The cleanest positive animal result is skeletal. Subcutaneous Ipamorelin at 18, 90, and 450 micrograms/day (divided three times daily for 15 days) raised longitudinal bone-growth rate in adult female rats from 42 micrometers/day on vehicle to 44, 50, and 52 micrometers/day — a tidy dose-response — with no change in total IGF-1, IGFBPs, or bone-turnover markers, implying a partly local, pulse-driven effect [4]. The most recent published in-vivo study, from 2024, used a ferret cachexia model: intraperitoneal Ipamorelin (1-3 mg/kg) inhibited cisplatin-induced body-weight loss by about 24% in the delayed phase via a peripheral mechanism, though it produced no anti-emetic effect, in contrast to centrally administered anamorelin [5]. Together they sketch a peptide with real, measurable anabolic and weight-protective effects in animals.

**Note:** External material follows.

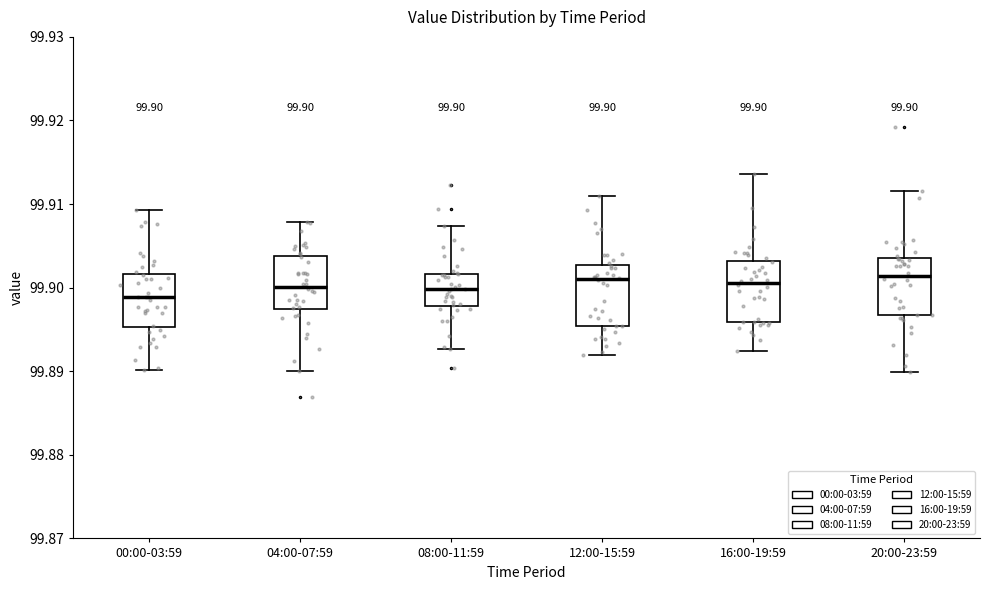

Which box's median line is the lowest?

00:00-03:59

Is ipamorelin fda approved

Is ipamorelin fda approved: no. Ipamorelin has never been approved by the FDA — or any regulatory authority — as a drug for any indication. It was investigated, most notably for postoperative ileus (NCT00672074), but that program ended after the Phase 2 trial in 114 bowel-resection patients missed its primary endpoint: time to first tolerated meal was 25.3 hours on Ipamorelin versus 32.6 hours on placebo (p=0.15) [3]. In 2024 the FDA removed Ipamorelin acetate from Category 2 of the interim Section 503A bulk drug substances list and reviewed it at the October 29, 2024 Pharmacy Compounding Advisory Committee meeting; it is not an approved bulk substance for compounding. It is marketed only as a research chemical, and it is prohibited in sport under WADA category S2 [11].

The detection science

Because Ipamorelin is banned in sport, a substantial analytical literature exists purely to detect it. A comprehensive metabolism study identified at least three urinary metabolites of Ipamorelin — formed by exopeptidase, amidase, and endopeptidase activity — using UHPLC-Orbitrap mass spectrometry [8]. A high-throughput LC-MS/MS method with peptide derivatization detected Ipamorelin alongside seven other GHRPs in equine and human urine [9], and solid-phase extraction on 96-well microelution plates was validated for anti-doping screening using Ipamorelin and GHRP-6 metabolites as proof of concept [7]. Analytical work has also characterized GHRP metabolites in human urine after nasal administration, underpinning the detection methods accredited laboratories use [11]. The upshot: the compound is reliably detectable, which is what makes its prohibited-list status enforceable.